■ Saved entries:
/---
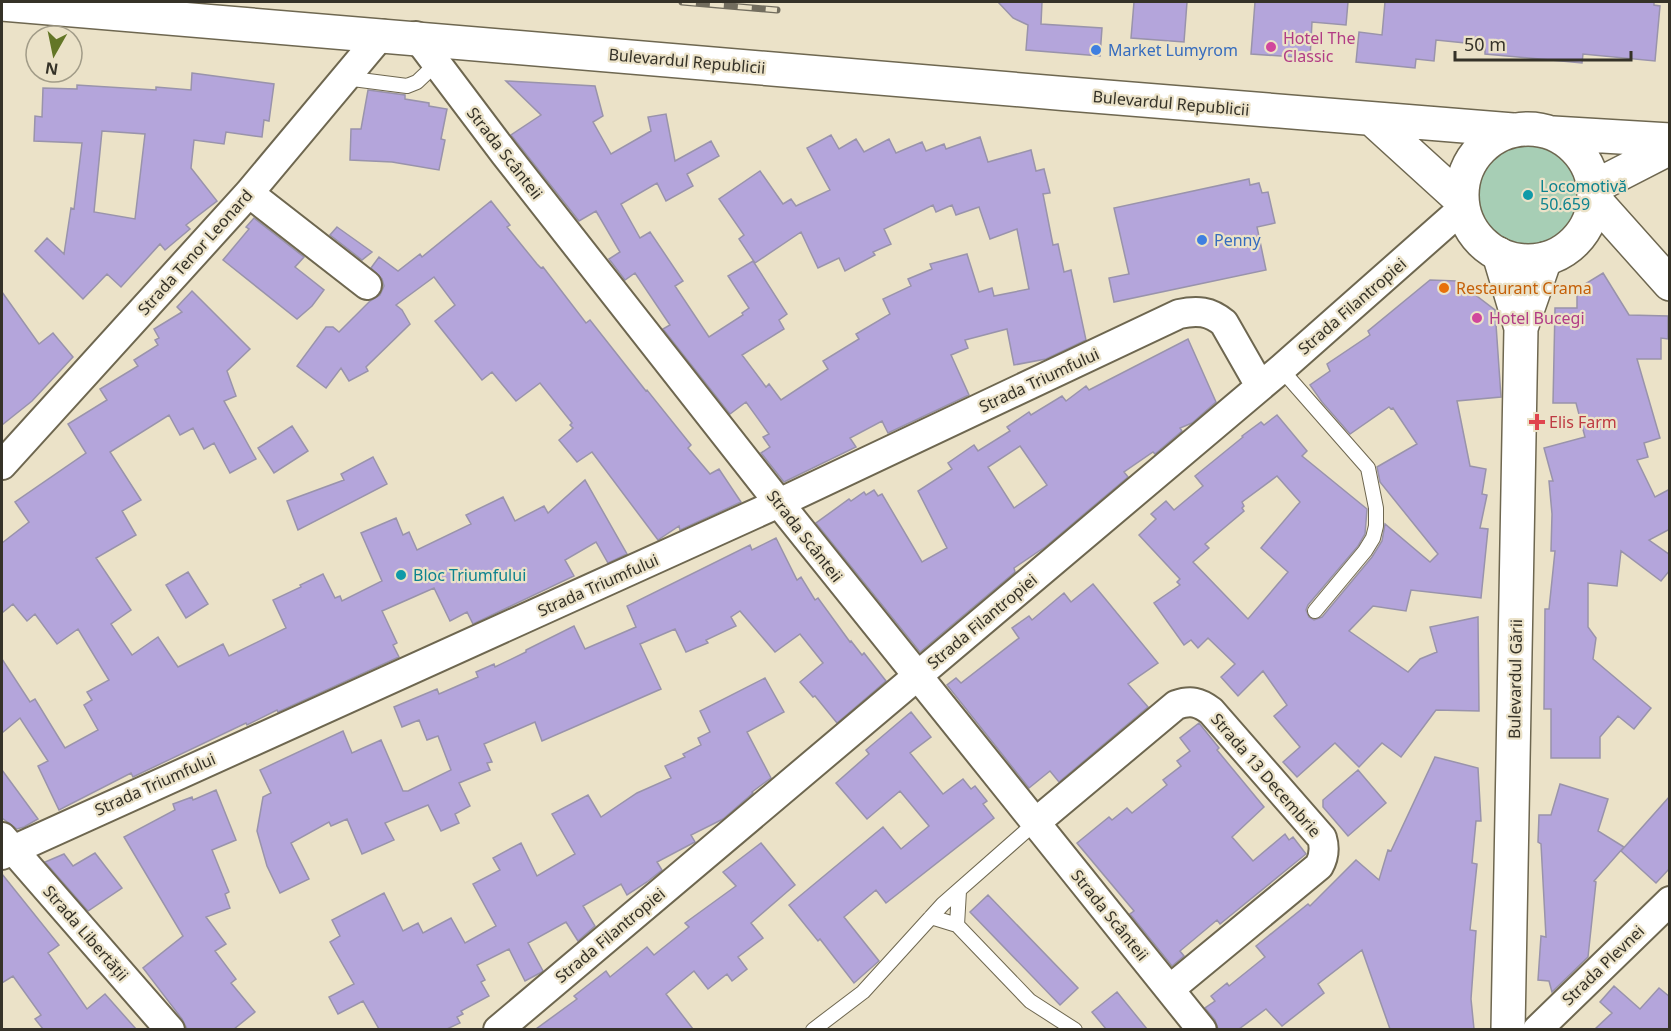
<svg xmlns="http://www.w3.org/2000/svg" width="1671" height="1031" font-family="'Noto Sans',sans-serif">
<rect width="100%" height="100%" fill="#ebe2c8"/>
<path fill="#a7ceb5" d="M1477 194a51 51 0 1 1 102 0a51 51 0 1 1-102 0Z"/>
<path fill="#b4a5db" stroke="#9993ab" stroke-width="1.5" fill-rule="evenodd" d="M998 2H1042L1041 24 1102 28 1100 56 1026 50 1028 25 1013 18Z
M1134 2H1187L1184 42 1131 38Z
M1255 2H1348L1346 25 1312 22 1310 58 1251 54Z
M1385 2H1654V5L1660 6 1655 61 1583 54 1582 63 1485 54V45L1436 40 1434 61 1416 59 1415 68 1356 62 1359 32 1382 35Z
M192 73 274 84 269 121 264 120 262 137 226 132 224 144 194 140 191 168 217 201 186 225 190 229 165 250 160 244 121 287 107 274 83 299 35 251 47 238 64 254 71 208 74 209 82 143 34 141 35 116 42 117 43 88 77 89V85L156 90V87L191 90ZM102 131 145 134 135 219 94 212Z
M506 81 595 86 603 116 593 122 611 154 651 131 648 117 666 114 675 161 711 141 719 156 687 174 693 186 666 201 657 183 621 204 640 238 650 232 683 281 675 286 709 337 743 315 742 313 749 308 728 276 753 261 787 314 779 320 784 329 742 355 766 387 769 384 781 400 828 369 823 361 859 339 856 334 890 314 883 299 911 286 908 279 932 269 930 264 967 254 979 292 992 288 994 296 1029 289 1017 229 990 239 979 207 956 215 952 205 936 212 933 205 884 229 891 244 873 252 875 255 845 271 839 258 818 268 801 232 755 263 739 239 744 235 719 199 760 171 783 204 791 199 796 206 830 190 807 148 831 135 839 149 856 139 864 152 889 139 896 153 922 142 926 151 944 144 946 149 980 137 988 162 1031 150 1036 171 1044 169 1050 193 1043 194 1053 245 1058 244 1064 272 1071 270 1086 340 1046 359 1014 365 1007 329 965 340 968 348 951 355 969 395 888 433 882 421 850 438 856 447 784 482 761 453 770 447 763 437 769 434 746 402 730 414 663 329 670 325 635 273 625 280 609 259 620 252 596 211 579 221 511 135 541 115Z
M368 90 405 95V99L429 103V106L447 109 441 139 445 140 439 170 392 162 350 160 351 129H361Z
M1249 179 1250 185 1259 183 1262 193 1268 192 1275 223 1257 227 1266 270 1114 302 1109 278 1129 274 1114 208Z
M491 201 510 225 507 227 537 264 541 268 543 267 586 323 590 320 646 391 647 390 691 445 688 448 710 474 719 469 741 502 680 530 679 526 658 540 592 452 577 462 559 440 573 428 570 425 572 423 540 383 516 401 492 372 482 380 435 321 455 305 434 277 396 305 402 310 410 324 366 367 368 371 349 381 341 368 326 388 297 366 326 327H333L339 332 370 301 380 295 384 286 382 279 371 268 379 257 398 271 420 254 422 257Z
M254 218 304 257 295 267 324 290 312 306 297 319 223 260 249 229 246 227Z
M337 227 372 252 362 260 330 235Z
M1603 273 1629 315 1668 316V339L1661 338V359H1637L1660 438 1644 443 1648 457 1637 460 1655 497 1670 489V529L1649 540 1670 555V570L1661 581 1621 551 1617 586 1588 583V627L1596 638 1593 659 1651 708 1634 729 1618 716 1600 737V758H1551V709H1544L1545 609H1549L1555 551H1551L1552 514 1549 481H1553L1544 448 1585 437 1576 403H1553L1555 308H1577V289Z
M1430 280 1457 281 1495 310 1501 397 1457 401 1470 466 1486 469 1482 494 1487 495 1480 528 1488 529 1481 598 1411 590 1406 611 1373 606 1349 631 1408 672 1420 659 1437 652 1430 627 1478 617 1479 711 1436 710 1401 757 1382 743 1359 767 1335 743 1297 777 1283 762 1300 747 1274 716 1287 705 1263 671 1238 696 1221 677 1235 664 1208 638 1198 648 1191 640 1184 645 1154 603 1180 585 1177 582 1180 579 1139 535 1156 519 1151 514 1166 501 1174 510 1203 486 1195 476 1243 437 1242 436 1261 422 1264 425 1277 415 1307 451 1302 456 1367 509 1365 534 1358 546 1308 605 1306 610 1309 617 1314 620 1322 617 1372 557 1382 541 1385 524 1430 562 1438 554 1380 482 1377 467 1417 444 1393 408 1391 409 1389 407 1350 434 1322 402 1310 385 1330 371 1327 364 1370 335 1368 331ZM1277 476 1300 502 1261 548 1288 572 1248 619 1193 562 1209 548 1205 544 1244 511 1242 508 1244 506 1242 502Z
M192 291 250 349 227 371 236 396 224 401 256 459 230 473 214 443 204 449 193 428 180 435 169 415 110 452 141 500 122 511 136 535 96 558 131 610 111 624 132 655 158 637 178 667 223 644 229 656 286 628 273 600 301 587 300 585 323 574 335 598 340 596 342 601 382 581 361 533 396 518 403 535 409 532 417 550 471 524 466 515 503 497 515 521 544 506 548 513 585 480 627 554 608 563 596 542 565 560 574 576 473 624 467 612 450 621 434 588 382 611 397 643 393 645 399 657 278 712 277 710 247 725 246 723 133 777 131 773 59 810 38 766 48 761 20 718 2 733V659L30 702 35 699 65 748 98 730 84 705 92 700 87 692 109 680 78 629 57 644 35 614 27 621 13 604 2 613V543L29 522 15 502 86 453 68 424 107 400 100 389 138 366 134 360 158 345 155 340 159 338 154 329 182 312 177 307Z
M2 292 39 344 53 333 73 357 32 401 2 425Z
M1188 339 1216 402 1192 423 1180 428 1182 431 1155 454 1153 452 1124 472 1128 477 1045 547 1014 568 1015 572 920 652 816 523 849 499 851 501 864 492 866 495 874 490 878 496 882 494 922 562 947 548 918 491 952 469 948 463 974 445 978 451 1010 431 1007 427 1029 412 1031 415 1062 396 1066 401 1086 386 1089 390ZM1020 446 1047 485 1014 508 988 467Z
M292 426 308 451 274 473 258 448Z
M373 457 387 484 298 530 287 501 344 480 341 474Z
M776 538 797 580 801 577 815 600 818 598 850 642 851 641 862 655 864 653 886 681 837 723 815 696 813 697 800 682 823 663 800 634 775 652 740 611 731 617 736 626 706 640 708 643 686 652 675 629 640 644 661 689 542 741 535 722 484 744 492 762 487 763 490 770 459 783 470 806 455 814 459 823 441 831 428 805 385 823 394 840 362 854 347 819 331 826 329 822 291 843 309 879 280 893 267 866 257 831 263 797 271 793 260 770 343 731 352 753 381 740 403 791H408L451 770 438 736 427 740 419 720 402 727 394 707 437 689 439 694 478 677 476 672 494 664 495 667 526 652V650L574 626 585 649 636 627 627 606 750 545 752 550Z
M188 572 208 604 186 618 166 585Z
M1093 584 1158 663 1128 684 1148 707 1059 782 1050 771 1029 788 947 685 956 678 961 683 1019 638 1012 628 1029 616 1032 620 1064 593 1071 602Z
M765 678 784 712 747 732 771 778 752 792 753 793 723 819 691 835 695 842 693 843 657 862 662 870 647 882 627 895 621 884 583 906 595 926 578 941 566 922 528 943 543 971 540 973 525 981 509 949 477 965 485 980 481 982 489 996 461 1011 463 1014 457 1017 460 1023 447 1029H379L363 1001 338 1014 329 997 354 984 330 942 340 936 332 920 384 893 403 931 418 923 423 933 451 918 465 943 496 926 473 884 500 870 493 858 521 843 537 876 575 854 552 814 588 795 601 817 637 793 671 778 665 766 685 757 683 754 701 745 698 738 710 732 700 711Z
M911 712 931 737 910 753 943 794 963 779 971 789 975 786 987 801 983 804 994 818 886 903 876 890 844 917 879 961 854 983 820 939 818 941 789 905 883 827 901 849 929 826 900 791 867 819 836 783 869 754 866 750Z
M1199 723 1219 748 1217 750 1264 807 1232 837 1253 861 1285 834 1289 840 1293 837 1306 854 1220 924 1217 920 1180 951 1184 956 1172 966 1130 914 1134 911 1077 843 1109 817 1112 820 1127 808 1132 813 1167 785 1163 780 1181 766 1177 761 1190 751 1180 738Z
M1435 757 1478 768 1481 821H1476L1472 863 1477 864 1470 930 1476 931 1471 999 1474 1029H1390L1362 950 1318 984 1324 993 1282 1026 1266 1009 1239 1029H1218L1215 1020 1205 1008 1215 1001 1211 996 1227 983 1229 986 1265 957 1256 946 1308 904 1310 906 1356 860 1379 880 1388 850 1391 851Z
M2 770 38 819 24 827 17 829 2 818Z
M1358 770 1386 803 1348 836 1323 807V800Z
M1560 784 1608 799 1598 831 1624 847 1594 881 1596 882 1588 957 1552 992 1549 981 1538 980 1541 936 1546 937 1541 844 1538 842 1539 815H1551Z
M216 790 236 840 212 850 229 892 225 894 230 908 206 917 226 944 215 951 236 979 231 983 255 1012 234 1029H187L182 1019 143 968 183 936 124 837 175 810 173 804 192 797 193 800Z
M1670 796V868L1656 883 1621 851Z
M761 843 795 885 751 923 763 938 738 957 747 969 732 981 727 974 708 989 694 971 666 994 693 1029H536L577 999 574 996 606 971 610 977 647 947 654 955 689 927 685 923 736 886 723 872Z
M95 853 122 888 88 911 45 862 64 854 73 866Z
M2 874 59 945 48 953 87 1009 105 994 136 1029H43L35 1019 41 1015 13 976 2 983Z
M988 895 1078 988 1060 1005 970 912Z
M1614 986 1640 1009 1659 988 1670 997V1029H1595L1612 1013 1600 1002Z
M1117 992 1147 1029H1106L1092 1012Z"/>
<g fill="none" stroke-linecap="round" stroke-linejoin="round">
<defs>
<path id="service" d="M345 78 407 86 417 82 436 64
M1281 369 1368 468 1376 508V526L1373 538 1365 551 1315 611
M931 917 957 925 1030 1001 1075 1030
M957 925 959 891
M813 1030 863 992 943 904 1035 823"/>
<path id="minor" d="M416 36 505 154 779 503 1202 1030
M249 193 367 285
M2 465 249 193 382 34
M1035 823 1176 705C1191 700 1199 702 1211 711L1322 838C1325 848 1324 857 1319 866L1170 989
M2 837 170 1030
M2 855 779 503 1179 314C1197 310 1210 311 1224 323L1260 386
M498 1030 1281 369 1462 209
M1537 1030 1670 901"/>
<path id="tertiary" d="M1594 199 1670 284
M1499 254 1521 328 1508 1030
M1521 328 1545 259"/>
<path id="secondary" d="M2 4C505 44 1009 91 1513 130
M1372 119 1461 200
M1462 195a66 66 0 1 1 132 0a66 66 0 1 1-132 0Z
M1553 133 1670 140
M1594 187 1670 148"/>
</defs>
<use href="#service" stroke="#6e6750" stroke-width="16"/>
<use href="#minor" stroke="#6e6750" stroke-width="32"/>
<use href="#tertiary" stroke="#6e6750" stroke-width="36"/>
<use href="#secondary" stroke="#6e6750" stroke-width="36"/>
<use href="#service" stroke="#fff" stroke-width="14"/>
<use href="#minor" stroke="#fff" stroke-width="28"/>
<use href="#tertiary" stroke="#fff" stroke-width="33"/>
<use href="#secondary" stroke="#fff" stroke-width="33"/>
<defs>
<path id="rail" d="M682 2 777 10"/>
</defs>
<use href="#rail" stroke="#726d5e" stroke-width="7"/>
<use href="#rail" stroke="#ebe2c8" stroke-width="4.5" stroke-dasharray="14" stroke-linecap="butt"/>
</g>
<g fill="#d1479c" stroke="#ebe2c8" stroke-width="2">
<circle cx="1271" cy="47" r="6"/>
<circle cx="1477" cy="318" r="6"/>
</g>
<g fill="#3f7fe0" stroke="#ebe2c8" stroke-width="2">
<circle cx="1096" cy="50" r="6"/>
<circle cx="1202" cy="240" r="6"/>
</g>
<g fill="#0f9aa8" stroke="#ebe2c8" stroke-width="2">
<circle cx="1528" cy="195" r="6"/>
<circle cx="401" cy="575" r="6"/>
</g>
<circle fill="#e8710a" stroke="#ebe2c8" stroke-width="2" cx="1444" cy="288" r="6"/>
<path fill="#e0444e" stroke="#ebe2c8" stroke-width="2" d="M1534 413h6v6h6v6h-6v6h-6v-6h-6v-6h6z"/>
<g text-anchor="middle" stroke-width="4.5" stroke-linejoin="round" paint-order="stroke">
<g font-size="16" fill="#b23c85" stroke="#ebe2c8" text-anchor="start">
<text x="1283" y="44">Hotel The<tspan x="1283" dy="18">Classic</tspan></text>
<text x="1489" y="324">Hotel Bucegi</text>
</g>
<g font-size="16" fill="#366cbe" stroke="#ebe2c8" text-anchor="start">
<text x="1108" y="56">Market Lumyrom</text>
<text x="1214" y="246">Penny</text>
</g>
<g font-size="16" fill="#353228" stroke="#ebe2c8">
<text transform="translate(687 61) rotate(5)" y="6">Bulevardul Republicii</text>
<text transform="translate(1171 103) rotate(5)" y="6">Bulevardul Republicii</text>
<text transform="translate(505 153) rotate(52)" y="6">Strada Scânteii</text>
<text transform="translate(195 252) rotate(-48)" y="6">Strada Tenor Leonard</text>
<text transform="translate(1352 306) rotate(-41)" y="6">Strada Filantropiei</text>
<text transform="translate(1039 380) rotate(-25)" y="6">Strada Triumfului</text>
<text transform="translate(805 536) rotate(52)" y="6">Strada Scânteii</text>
<text transform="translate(598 585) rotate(-24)" y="6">Strada Triumfului</text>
<text transform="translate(982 621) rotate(-40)" y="6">Strada Filantropiei</text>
<text transform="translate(1515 679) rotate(-89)" y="6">Bulevardul Gării</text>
<text transform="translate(1266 775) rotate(49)" y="6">Strada 13 Decembrie</text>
<text transform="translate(155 784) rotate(-24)" y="6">Strada Triumfului</text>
<text transform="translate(1110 915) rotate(51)" y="6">Strada Scânteii</text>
<text transform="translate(86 933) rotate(49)" y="6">Strada Libertății</text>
<text transform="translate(610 935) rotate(-40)" y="6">Strada Filantropiei</text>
<text transform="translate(1603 965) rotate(-44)" y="6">Strada Plevnei</text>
</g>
<g font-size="16" fill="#0d838f" stroke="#ebe2c8" text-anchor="start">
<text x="1540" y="192">Locomotivă<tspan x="1540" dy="18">50.659</tspan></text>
<text x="413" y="581">Bloc Triumfului</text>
</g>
<g font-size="16" fill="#c56008" stroke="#ebe2c8" text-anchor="start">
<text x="1456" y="294">Restaurant Crama</text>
</g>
<g font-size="16" fill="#be3a42" stroke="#ebe2c8" text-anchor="start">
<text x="1549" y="428">Elis Farm</text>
</g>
</g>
<rect width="1671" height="1031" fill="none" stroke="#353228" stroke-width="6"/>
<g transform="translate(54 54) rotate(189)"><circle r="28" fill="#ebe2c8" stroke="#a29c88" stroke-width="1.5"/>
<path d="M0-4.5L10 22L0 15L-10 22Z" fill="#637626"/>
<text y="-9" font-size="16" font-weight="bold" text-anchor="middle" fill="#353228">N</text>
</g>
<path d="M1455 51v9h176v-9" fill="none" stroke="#353228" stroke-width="3"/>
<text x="1464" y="51" font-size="18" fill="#353228" stroke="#ebe2c8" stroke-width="4.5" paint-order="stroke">50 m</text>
</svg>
\---
■ TASK TO CARRY OUT: Here the output must be the lines above from the line with "M988 895 1078 988 1060 1005 970 912Z" to the line with "M1499 254 1521 328 1508 1030", both included, duplicated word for word and nothing else.

■ COMPLETED TASK:
M988 895 1078 988 1060 1005 970 912Z
M1614 986 1640 1009 1659 988 1670 997V1029H1595L1612 1013 1600 1002Z
M1117 992 1147 1029H1106L1092 1012Z"/>
<g fill="none" stroke-linecap="round" stroke-linejoin="round">
<defs>
<path id="service" d="M345 78 407 86 417 82 436 64
M1281 369 1368 468 1376 508V526L1373 538 1365 551 1315 611
M931 917 957 925 1030 1001 1075 1030
M957 925 959 891
M813 1030 863 992 943 904 1035 823"/>
<path id="minor" d="M416 36 505 154 779 503 1202 1030
M249 193 367 285
M2 465 249 193 382 34
M1035 823 1176 705C1191 700 1199 702 1211 711L1322 838C1325 848 1324 857 1319 866L1170 989
M2 837 170 1030
M2 855 779 503 1179 314C1197 310 1210 311 1224 323L1260 386
M498 1030 1281 369 1462 209
M1537 1030 1670 901"/>
<path id="tertiary" d="M1594 199 1670 284
M1499 254 1521 328 1508 1030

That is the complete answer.